NVIDIA Grows Collaboration With Microsoft
NVIDIA is showcasing integrated solutions with Microsoft Azure and Windows PCs, simplifying AI model deployment and optimizing route mapping.
May 24, 2024
The latest artificial intelligence (AI) models developed by Microsoft, including the Phi-3 family of small language models, are being optimized to run on NVIDIA graphics processing units (GPUs) and made available as NVIDIA NIM inference microservices. Other microservices developed by NVIDIA, such as the cuOpt route optimization AI, are regularly added to Microsoft Azure Marketplace as part of the NVIDIA AI Enterprise software platform.
In addition to these AI technologies, NVIDIA and Microsoft are delivering a set of optimizations and integrations for developers creating high-performance AI apps for PCs powered by NVIDIA GeForce RTX and NVIDIA RTX GPUs.
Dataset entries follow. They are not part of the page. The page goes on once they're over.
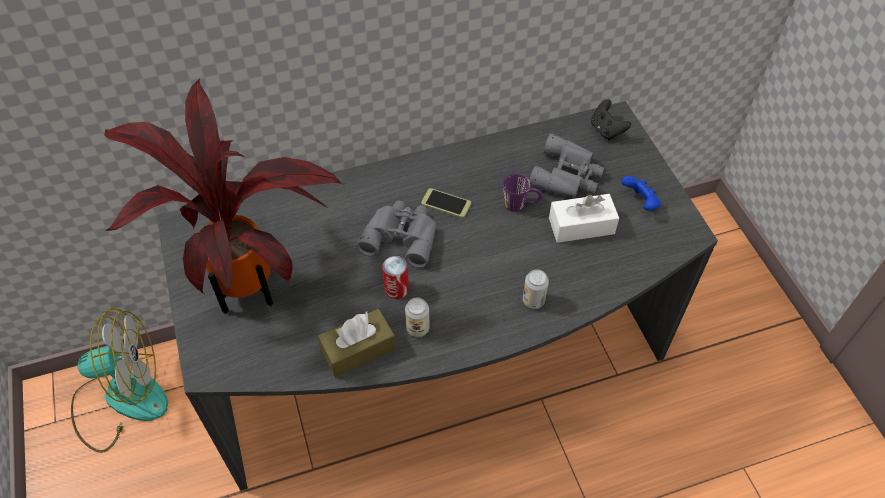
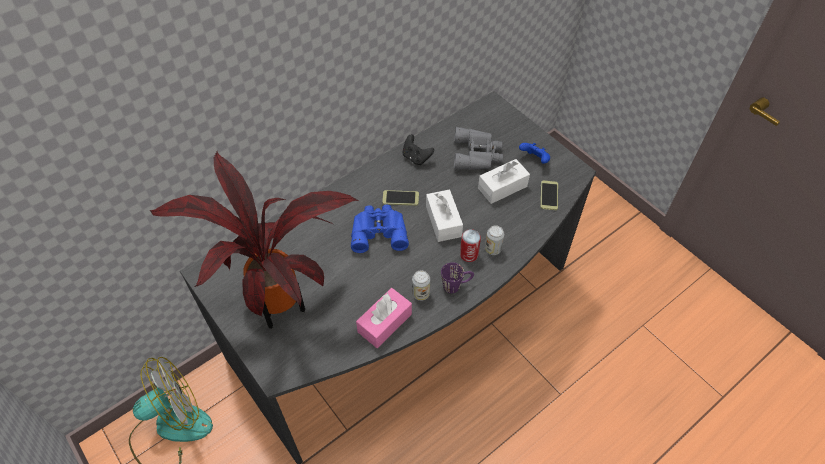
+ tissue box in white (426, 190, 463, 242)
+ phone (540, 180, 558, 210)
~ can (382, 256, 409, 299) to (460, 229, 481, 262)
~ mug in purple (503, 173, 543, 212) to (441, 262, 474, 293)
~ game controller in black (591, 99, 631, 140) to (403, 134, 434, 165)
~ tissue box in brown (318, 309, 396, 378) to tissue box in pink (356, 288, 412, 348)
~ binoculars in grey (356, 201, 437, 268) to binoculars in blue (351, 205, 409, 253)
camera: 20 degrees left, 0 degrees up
Accelerating Microsoft’s Phi-3 Models
Microsoft is expanding its family of Phi-3 open small language models, adding small (7-billion-parameter) and medium (14-billion-parameter) models similar to its Phi-3-mini, which has 3.8 billion parameters. It’s also introducing a 4.2-billion-parameter multimodal model, Phi-3-vision, that supports images and text.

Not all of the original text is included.